I was a student in France when Ronald Reagan took Washington by storm. We needled our American friends no end for this. It was fashionable at that time for Europeans, especially the French, to scoff at the Americans for elevating a Grade-B movie actor to the presidency of the most powerful nation on earth.
There was alarm over the Reagan phenomenon, to be sure. People in Europe imagined the new American president would continue playing his cowboy roles and shoot his way through in international affairs.
The caricature was unfortunate, of course. Reagan did not live up to the worst fears about him. On the contrary, he did quite well on the job. The Great Communicator, as he was called, led his country to unrivaled dominance.
Reagan was derided for his “supply-side economics.” His rival for Republican leadership, George H. W. Bush, called this “voodoo” economics. Today, his seemingly old-fashioned laissez-faire approach has earned its place in the pantheon of economic thought.
But Trump is not Reagan, although he shares the latter’s genius for one-liners that pigeonhole the most complex issues.
Trump’s “ideology” (if one can call it that) is a hodge-podge of populist aphorisms. His thought process is as incoherent as Mein Kampf. Anne Frank’s half-sister describes Trump as the Adolf Hitler of our time.
Hitler was a deranged demagogue who managed to capture his nation’s imagination, leading his people to a destructive war. It is pointless for historians to study Hitler’s mind. What is more important is to understand the German mindset that allowed this incoherent demagogue to hold his nation enthralled.
Likewise, it is ultimately pointless to try and understand how Trump’s mind works. What is more important is to try and understand the mindset of Trump’s political base. The man is simply a symptom of a malaise that infects a significant part of his nation.
When demagogues gain adherents, we are not looking at a biographical phenomenon. We are looking at a sociological phenomenon.
Demagogues, by definition, do not bring enlightenment. When they do gain power and influence, it is the consequence of a cultural warp.
It is the cultural warp we should seek to understand – and cure, if that is at all possible.
But Trump may be worse than the symptom of a cultural warp. It might be more accurate to describe the Trump phenomenon as a black hole that sucks in whatever cultural virtues there might be in the world’s most powerful nation.
How different might Trump be from the Oklahoma Bomber?

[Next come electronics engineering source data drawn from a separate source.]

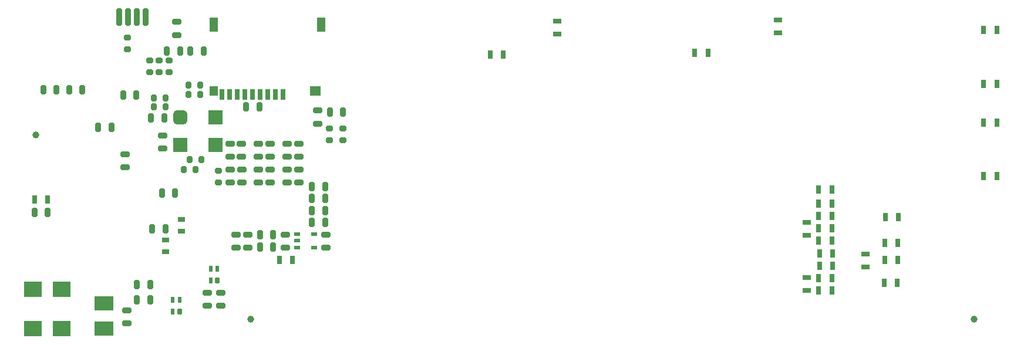
<source format=gbp>
G04*
G04 #@! TF.GenerationSoftware,Altium Limited,Altium Designer,20.0.2 (26)*
G04*
G04 Layer_Color=128*
%FSLAX44Y44*%
%MOMM*%
G71*
G01*
G75*
%ADD18R,0.8000X1.3000*%
%ADD21R,2.8000X2.0000*%
%ADD25R,1.3000X0.8000*%
G04:AMPARAMS|DCode=31|XSize=0.8mm|YSize=1.3mm|CornerRadius=0.2mm|HoleSize=0mm|Usage=FLASHONLY|Rotation=180.000|XOffset=0mm|YOffset=0mm|HoleType=Round|Shape=RoundedRectangle|*
%AMROUNDEDRECTD31*
21,1,0.8000,0.9000,0,0,180.0*
21,1,0.4000,1.3000,0,0,180.0*
1,1,0.4000,-0.2000,0.4500*
1,1,0.4000,0.2000,0.4500*
1,1,0.4000,0.2000,-0.4500*
1,1,0.4000,-0.2000,-0.4500*
%
%ADD31ROUNDEDRECTD31*%
G04:AMPARAMS|DCode=34|XSize=0.8mm|YSize=1.3mm|CornerRadius=0.2mm|HoleSize=0mm|Usage=FLASHONLY|Rotation=270.000|XOffset=0mm|YOffset=0mm|HoleType=Round|Shape=RoundedRectangle|*
%AMROUNDEDRECTD34*
21,1,0.8000,0.9000,0,0,270.0*
21,1,0.4000,1.3000,0,0,270.0*
1,1,0.4000,-0.4500,-0.2000*
1,1,0.4000,-0.4500,0.2000*
1,1,0.4000,0.4500,0.2000*
1,1,0.4000,0.4500,-0.2000*
%
%ADD34ROUNDEDRECTD34*%
G04:AMPARAMS|DCode=35|XSize=0.8mm|YSize=1mm|CornerRadius=0.2mm|HoleSize=0mm|Usage=FLASHONLY|Rotation=0.000|XOffset=0mm|YOffset=0mm|HoleType=Round|Shape=RoundedRectangle|*
%AMROUNDEDRECTD35*
21,1,0.8000,0.6000,0,0,0.0*
21,1,0.4000,1.0000,0,0,0.0*
1,1,0.4000,0.2000,-0.3000*
1,1,0.4000,-0.2000,-0.3000*
1,1,0.4000,-0.2000,0.3000*
1,1,0.4000,0.2000,0.3000*
%
%ADD35ROUNDEDRECTD35*%
G04:AMPARAMS|DCode=38|XSize=0.8mm|YSize=1mm|CornerRadius=0.2mm|HoleSize=0mm|Usage=FLASHONLY|Rotation=270.000|XOffset=0mm|YOffset=0mm|HoleType=Round|Shape=RoundedRectangle|*
%AMROUNDEDRECTD38*
21,1,0.8000,0.6000,0,0,270.0*
21,1,0.4000,1.0000,0,0,270.0*
1,1,0.4000,-0.3000,-0.2000*
1,1,0.4000,-0.3000,0.2000*
1,1,0.4000,0.3000,0.2000*
1,1,0.4000,0.3000,-0.2000*
%
%ADD38ROUNDEDRECTD38*%
G04:AMPARAMS|DCode=40|XSize=2.54mm|YSize=0.9144mm|CornerRadius=0mm|HoleSize=0mm|Usage=FLASHONLY|Rotation=90.000|XOffset=0mm|YOffset=0mm|HoleType=Round|Shape=Octagon|*
%AMOCTAGOND40*
4,1,8,0.2286,1.2700,-0.2286,1.2700,-0.4572,1.0414,-0.4572,-1.0414,-0.2286,-1.2700,0.2286,-1.2700,0.4572,-1.0414,0.4572,1.0414,0.2286,1.2700,0.0*
%
%ADD40OCTAGOND40*%

%ADD48C,1.0000*%
%ADD117R,1.0000X0.8000*%
%ADD118R,0.6000X0.9000*%
G04:AMPARAMS|DCode=119|XSize=0.9mm|YSize=0.6mm|CornerRadius=0.15mm|HoleSize=0mm|Usage=FLASHONLY|Rotation=90.000|XOffset=0mm|YOffset=0mm|HoleType=Round|Shape=RoundedRectangle|*
%AMROUNDEDRECTD119*
21,1,0.9000,0.3000,0,0,90.0*
21,1,0.6000,0.6000,0,0,90.0*
1,1,0.3000,0.1500,0.3000*
1,1,0.3000,0.1500,-0.3000*
1,1,0.3000,-0.1500,-0.3000*
1,1,0.3000,-0.1500,0.3000*
%
%ADD119ROUNDEDRECTD119*%
%ADD120R,0.9500X0.6000*%
%ADD121R,2.0000X2.0000*%
G04:AMPARAMS|DCode=122|XSize=2mm|YSize=2mm|CornerRadius=0.5mm|HoleSize=0mm|Usage=FLASHONLY|Rotation=270.000|XOffset=0mm|YOffset=0mm|HoleType=Round|Shape=RoundedRectangle|*
%AMROUNDEDRECTD122*
21,1,2.0000,1.0000,0,0,270.0*
21,1,1.0000,2.0000,0,0,270.0*
1,1,1.0000,-0.5000,-0.5000*
1,1,1.0000,-0.5000,0.5000*
1,1,1.0000,0.5000,0.5000*
1,1,1.0000,0.5000,-0.5000*
%
%ADD122ROUNDEDRECTD122*%
%ADD123R,2.5000X2.3000*%
%ADD124R,0.7000X1.6000*%
%ADD125R,1.2000X1.4000*%
%ADD126R,1.6000X1.4000*%
%ADD127R,1.2000X2.0000*%
D18*
X2839520Y628640D02*
D03*
X2858520D02*
D03*
X3038520Y321640D02*
D03*
X3019520D02*
D03*
Y339640D02*
D03*
X3038520D02*
D03*
X3037520Y303640D02*
D03*
X3018520D02*
D03*
X3037520Y285640D02*
D03*
X3018520D02*
D03*
X3037520Y357640D02*
D03*
X3018520D02*
D03*
X3112520Y296640D02*
D03*
X3131520D02*
D03*
X3113520Y329640D02*
D03*
X3132520D02*
D03*
X3113520Y354640D02*
D03*
X3132520D02*
D03*
X3114520Y391640D02*
D03*
X3133520D02*
D03*
X3018470Y431640D02*
D03*
X3037470D02*
D03*
X3037520Y411370D02*
D03*
X3018520D02*
D03*
X3037520Y393640D02*
D03*
X3018520D02*
D03*
X3037520Y375640D02*
D03*
X3018520D02*
D03*
X3275128Y450900D02*
D03*
X3256128D02*
D03*
X3275128Y528270D02*
D03*
X3256128D02*
D03*
X3275128Y661640D02*
D03*
X3256128D02*
D03*
X3275128Y583640D02*
D03*
X3256128D02*
D03*
X2544520Y626640D02*
D03*
X2563520D02*
D03*
X2240520Y329640D02*
D03*
X2259520D02*
D03*
X1906520Y417640D02*
D03*
X1887520D02*
D03*
D21*
X1987520Y230640D02*
D03*
Y267470D02*
D03*
D25*
X2641520Y674640D02*
D03*
Y655640D02*
D03*
X2959520Y676640D02*
D03*
Y657640D02*
D03*
X3001520Y304640D02*
D03*
Y285640D02*
D03*
Y384640D02*
D03*
Y365640D02*
D03*
X3085520Y338640D02*
D03*
Y319640D02*
D03*
D31*
X2071520Y426640D02*
D03*
X2090520D02*
D03*
X2057520Y374640D02*
D03*
X2076520D02*
D03*
X2212520Y348690D02*
D03*
X2231520D02*
D03*
X2306520Y384536D02*
D03*
X2287520D02*
D03*
X2306520Y401536D02*
D03*
X2287520D02*
D03*
Y418536D02*
D03*
X2306520D02*
D03*
X2287520Y435640D02*
D03*
X2306520D02*
D03*
X2313520Y543640D02*
D03*
X2332520D02*
D03*
X2192740Y550640D02*
D03*
X2211740D02*
D03*
X2015520Y567640D02*
D03*
X2034520D02*
D03*
X2055520Y534640D02*
D03*
X2074520D02*
D03*
X1979520Y521640D02*
D03*
X1998520D02*
D03*
X2131520Y631640D02*
D03*
X2112520D02*
D03*
X2078520D02*
D03*
X2097520D02*
D03*
X1956520Y575640D02*
D03*
X1937520D02*
D03*
X1900520D02*
D03*
X1919520D02*
D03*
X2035520Y294640D02*
D03*
X2054520D02*
D03*
Y272640D02*
D03*
X2035520D02*
D03*
X2212520Y366690D02*
D03*
X2231520D02*
D03*
X1906520Y398640D02*
D03*
X1887520D02*
D03*
D34*
X2169520Y497640D02*
D03*
Y478640D02*
D03*
X2185520Y497640D02*
D03*
Y478640D02*
D03*
X2210520D02*
D03*
Y497640D02*
D03*
X2227520Y478640D02*
D03*
Y497640D02*
D03*
X2227520Y441640D02*
D03*
Y460640D02*
D03*
X2210520Y441640D02*
D03*
Y460640D02*
D03*
X2186520D02*
D03*
Y441640D02*
D03*
X2169520Y460640D02*
D03*
Y441640D02*
D03*
X2020520Y238640D02*
D03*
Y257640D02*
D03*
X2249520Y347690D02*
D03*
Y366690D02*
D03*
X2307520Y347640D02*
D03*
Y366640D02*
D03*
X2295520Y526640D02*
D03*
Y545640D02*
D03*
X2072520Y490640D02*
D03*
Y509640D02*
D03*
X2018520Y463640D02*
D03*
Y482640D02*
D03*
X2178520Y347690D02*
D03*
Y366690D02*
D03*
X2195520D02*
D03*
Y347690D02*
D03*
X2092520Y654640D02*
D03*
Y673640D02*
D03*
X2251520Y441640D02*
D03*
Y460640D02*
D03*
Y478640D02*
D03*
Y497640D02*
D03*
X2268520Y441640D02*
D03*
Y460640D02*
D03*
Y478640D02*
D03*
Y497640D02*
D03*
X2156520Y282640D02*
D03*
Y263640D02*
D03*
X2136520D02*
D03*
Y282640D02*
D03*
D35*
X2128520Y474640D02*
D03*
X2111520D02*
D03*
X2119520Y460640D02*
D03*
X2102520D02*
D03*
X2126520Y582640D02*
D03*
X2109520D02*
D03*
Y568640D02*
D03*
X2126520D02*
D03*
X2076520Y563640D02*
D03*
X2059520D02*
D03*
Y550640D02*
D03*
X2076520D02*
D03*
D38*
X2152520Y441640D02*
D03*
Y458640D02*
D03*
X2312520Y519790D02*
D03*
Y502790D02*
D03*
X2053520Y617640D02*
D03*
Y600640D02*
D03*
X2067520D02*
D03*
Y617640D02*
D03*
X2081520D02*
D03*
Y600640D02*
D03*
X2021520Y650640D02*
D03*
Y633640D02*
D03*
X2332520Y519790D02*
D03*
Y502790D02*
D03*
D40*
X2010080Y680700D02*
D03*
X2022780D02*
D03*
X2035480D02*
D03*
X2048180D02*
D03*
D48*
X3242520Y244640D02*
D03*
X1889520Y510640D02*
D03*
X2199520Y244640D02*
D03*
D117*
X2076520Y341640D02*
D03*
Y358640D02*
D03*
X2099520Y371640D02*
D03*
Y388640D02*
D03*
D118*
X2086520Y255640D02*
D03*
Y272640D02*
D03*
X2096520D02*
D03*
X2141520Y300640D02*
D03*
X2151520Y317640D02*
D03*
X2141520D02*
D03*
D119*
X2096520Y255640D02*
D03*
X2151520Y300640D02*
D03*
D120*
X2266520Y348190D02*
D03*
Y357690D02*
D03*
Y367190D02*
D03*
X2291020D02*
D03*
Y348190D02*
D03*
D121*
X2148520Y495640D02*
D03*
Y535640D02*
D03*
X2097720Y495640D02*
D03*
D122*
Y535640D02*
D03*
D123*
X1926520Y287640D02*
D03*
Y230640D02*
D03*
X1885520D02*
D03*
Y287640D02*
D03*
D124*
X2202070Y568640D02*
D03*
X2213070D02*
D03*
X2191070D02*
D03*
X2235070D02*
D03*
X2246070D02*
D03*
X2224070D02*
D03*
X2169070D02*
D03*
X2180070D02*
D03*
X2158070D02*
D03*
D125*
X2146320Y573640D02*
D03*
D126*
X2292320D02*
D03*
D127*
X2301320Y669640D02*
D03*
X2146320D02*
D03*
M02*

</source>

Both appear completely consumed by their egos. Both are sociopaths wallowing in their own fears and delusions. They reduce the most complex questions of modernity into the simplest articles of faith.
If all questions are in the end reduced to simplistic formulae, then all solutions are likewise reducible to simple reflex actions. If they annoy you, nuke them. If they overwhelm you, then build a wall to hold them off.
Trump taps into a well of primitive rebellion against the apparent futility of modern government.
Modern government needs to negotiate complexity and therefore appears permanently impaired. The policy questions are mind-boggling. The strategic issues appear to be imponderable.
So, what the heck: give the rednecks someone who by unjust simplification appears to be delivering certainty. Throw the complications out; let the bum in.